Yesterday morning, I was made aware of a book released, or to be released, this month. It is called "Shattered", and I have no idea who the author is, because I heard the name once, didn't recognize it, and turned my attention to the content rather than the writer.
OK, there are two authors, Amie Parnes and Jonathan Allen. I figured you might want to know, and it seemed pretty silly not to look it up. Still haven't heard of either one, but it doesn't really matter.
"Shattered" is an inside look at the disastrous campaign run by Hillary Clinton in 2016, when she blew an immensely winnable election against Donald Trump despite having polled ahead for, well, the entire campaign. Hillary Clinton never trailed in the polls, all the way through the exit polls on the day of the election.

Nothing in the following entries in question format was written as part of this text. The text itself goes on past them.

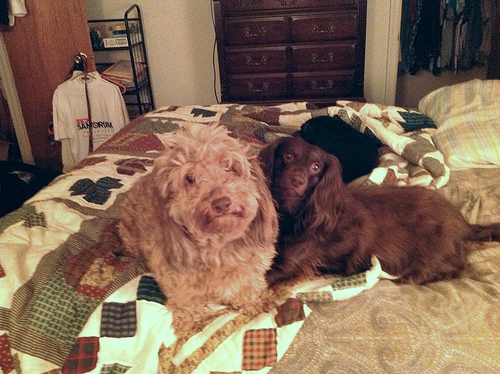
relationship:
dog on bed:
[257, 131, 496, 282] [3, 100, 498, 370]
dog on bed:
[114, 124, 275, 333] [3, 100, 498, 370]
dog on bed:
[95, 124, 276, 333] [3, 100, 498, 370]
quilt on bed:
[300, 86, 446, 180] [81, 97, 463, 345]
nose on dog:
[197, 188, 245, 220] [114, 124, 275, 333]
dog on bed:
[114, 124, 275, 333] [81, 97, 463, 345]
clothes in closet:
[401, 16, 499, 69] [386, 2, 497, 100]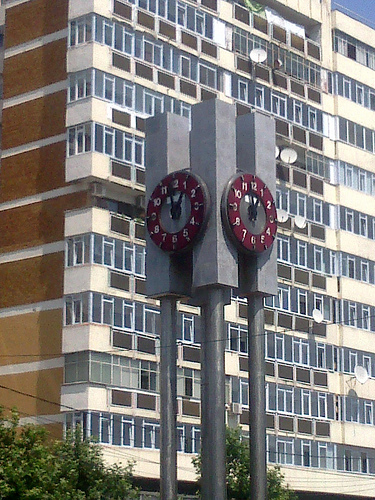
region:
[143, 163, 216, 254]
a clock tower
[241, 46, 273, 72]
a satellite dish on a building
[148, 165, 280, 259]
2 clocks on a tower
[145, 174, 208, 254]
a clock that reads 12:59pm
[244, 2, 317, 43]
cloth hanging on a porch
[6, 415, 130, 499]
tree underneath power lines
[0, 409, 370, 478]
power lines hanging above the trees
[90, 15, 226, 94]
a row of windows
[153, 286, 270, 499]
four metal poles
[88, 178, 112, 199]
an air conditioning unit on the side of the building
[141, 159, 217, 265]
the clock is red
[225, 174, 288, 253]
the clock is red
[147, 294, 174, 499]
the pole is gray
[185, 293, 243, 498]
the pole is gray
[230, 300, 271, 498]
the pole is gray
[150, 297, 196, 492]
the pole is gray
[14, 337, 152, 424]
black electrical lines in the air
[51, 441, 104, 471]
green leaves on trees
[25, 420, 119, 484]
tall green trees near the building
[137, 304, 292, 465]
tall gray iron columns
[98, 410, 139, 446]
windows in front of building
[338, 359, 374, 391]
large white cable dish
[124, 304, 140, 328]
white curtain in window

She arguably won all three debates, even though after the first one, it was very clear how now-President Trump conducted himself during debates. How easily, it seemed, it would have been for her to look presidential by comparison, if only she could have looked 80% less pompous than she indeed did.
What I actually got to thinking, after I decided that I really wanted to pick up that book sometime, was that I saw something very interesting in an inside exposé of that campaign. It had not only failed, but it had failed spectacularly, and reading about that would be fun.

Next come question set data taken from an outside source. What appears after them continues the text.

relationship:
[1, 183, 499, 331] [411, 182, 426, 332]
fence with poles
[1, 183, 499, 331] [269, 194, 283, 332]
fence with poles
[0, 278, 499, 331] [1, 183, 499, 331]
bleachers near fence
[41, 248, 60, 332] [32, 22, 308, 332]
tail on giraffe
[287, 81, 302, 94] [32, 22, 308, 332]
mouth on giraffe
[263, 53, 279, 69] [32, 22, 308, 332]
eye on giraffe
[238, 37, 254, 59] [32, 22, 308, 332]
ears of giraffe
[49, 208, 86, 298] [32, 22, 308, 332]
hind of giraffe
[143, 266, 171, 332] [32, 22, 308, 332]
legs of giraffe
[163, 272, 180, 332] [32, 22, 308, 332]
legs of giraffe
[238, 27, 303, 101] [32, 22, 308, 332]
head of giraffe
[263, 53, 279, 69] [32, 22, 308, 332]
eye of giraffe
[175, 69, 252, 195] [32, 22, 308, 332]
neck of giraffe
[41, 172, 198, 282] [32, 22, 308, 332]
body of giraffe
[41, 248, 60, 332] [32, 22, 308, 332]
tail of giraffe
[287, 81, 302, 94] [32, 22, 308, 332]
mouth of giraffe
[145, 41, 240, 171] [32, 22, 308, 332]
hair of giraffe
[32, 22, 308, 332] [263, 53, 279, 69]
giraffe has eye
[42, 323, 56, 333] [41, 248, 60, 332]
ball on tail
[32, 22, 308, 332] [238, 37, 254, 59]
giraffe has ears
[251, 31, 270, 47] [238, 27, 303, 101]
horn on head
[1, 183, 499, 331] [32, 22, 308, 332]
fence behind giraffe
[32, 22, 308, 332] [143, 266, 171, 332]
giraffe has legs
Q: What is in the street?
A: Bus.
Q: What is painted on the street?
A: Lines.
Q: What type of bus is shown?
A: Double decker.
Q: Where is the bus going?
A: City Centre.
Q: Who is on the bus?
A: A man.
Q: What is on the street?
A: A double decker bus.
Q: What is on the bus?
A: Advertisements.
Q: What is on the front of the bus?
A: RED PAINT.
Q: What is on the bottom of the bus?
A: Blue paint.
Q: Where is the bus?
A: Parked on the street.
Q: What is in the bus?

But more than that, I thought about whether or not I would have wanted to read a comparable book about the Trump campaign, which had its own issues, at least until Kellyanne Conway took over its leadership. The more I thought about it, the more I said "Well, not really."
I mean, sure, his campaign was sort of interesting, but reading a book is a commitment, and it (his campaign) wasn't all that interesting a subject. And that was the one I voted for. But it struck me that I didn't expect to learn anything I really cared about. We have known both Donald Trump and Hillary Clinton for decades, but how much did we really learn about Trump from the campaign that we didn't already know or suspect?
Is there much mystery about the president? We know he was a businessman, very successful, three wives, plenty of female company over the years, outspoken and very, very New York. If anything, we learned during the campaign that he was a marvelous father to his five kids, and they had turned out to be remarkable and successful, well-adjusted people. What would the details of the campaign actually tell us that either we didn't already know, or cleared up a mystery enough to write a book on.
Plus, Trump won. Whatever might have gone wrong in his campaign, the outcome was a success, and failure is much more fun to read about. But failed campaigns are not in and of themselves interesting. I wouldn't want to read about the presidential campaigns of the dull John Kerry, or the duller Al Gore. John McCain? That campaign was doomed by race (Obama's, not McCain's), and it played out. Mitt Romney? Well, he should have won; I'd like to know why he didn't finish crushing Obama in the last two debates, but there's not a book in that.
Hillary, on the other hand, well, that's a horse of a different color. We knew her from her career as a senator and Secretary of State, and before that in an eventful turn as first lady. But we didn't know her, really. Plenty of stories floated out over the years from people like Secret Service agents, telling stories of her violent temper, ash tray throwing, vicious arguments with Bill Clinton over his philandering and the like.
And, of course, the secrecy was a problem. Who, after all, prepares for a Cabinet position by planning to shield their official communications from FOIA inquiries, using a private, unsecured mail server? And when the server does get subpoenaed, who bleach-bits the be-jesus out of it before the FBI can get at it?
We always knew that there was a big part of her that we were unsure of. With a temper like that, with secrecy fanaticism like that, it was very possible that she rendered herself immune, in her close circle during the campaign, from being criticized, or perhaps even from being disagreed with. Because there were so many stories that suggested we had been fed a line by her "people" all those years about her, it seemed reasonable that were being fed untruths about her campaign.
The run for the presidency blew up catastrophically for her in November. Donald Trump never led until the votes were counted; memorably for Hillary, she refused to come out and talk to her dedicated supporters on the night she had to concede -- and apparently, had to be talked into making the concession call by Barack Obama.
A failure like that is fascinating. Although she was leading the entire way in the polls, she was never able to poll high enough to suggest an actual win. Independent voters were tracking with the Republicans far more than Hillary. When the topic arose of "Why I'm not ahead by 50 points", as she so memorably put it, it was always that there was no message being conveyed, no case to vote for her. She had a uterus, that was the rationale, it seemed.
And so we want to know how a campaign that should have won big over such a flawed campaigner and weak debater as Donald Trump, actually lost. Who tried to tell her things were not as rosy as they might have seemed? Who on her team tried to get an actual message put together for her, an argument for why she should be president that did not involve her chromosomes?
Now that is real intrigue. And for that, I'd buy a book. In a month or two, probably.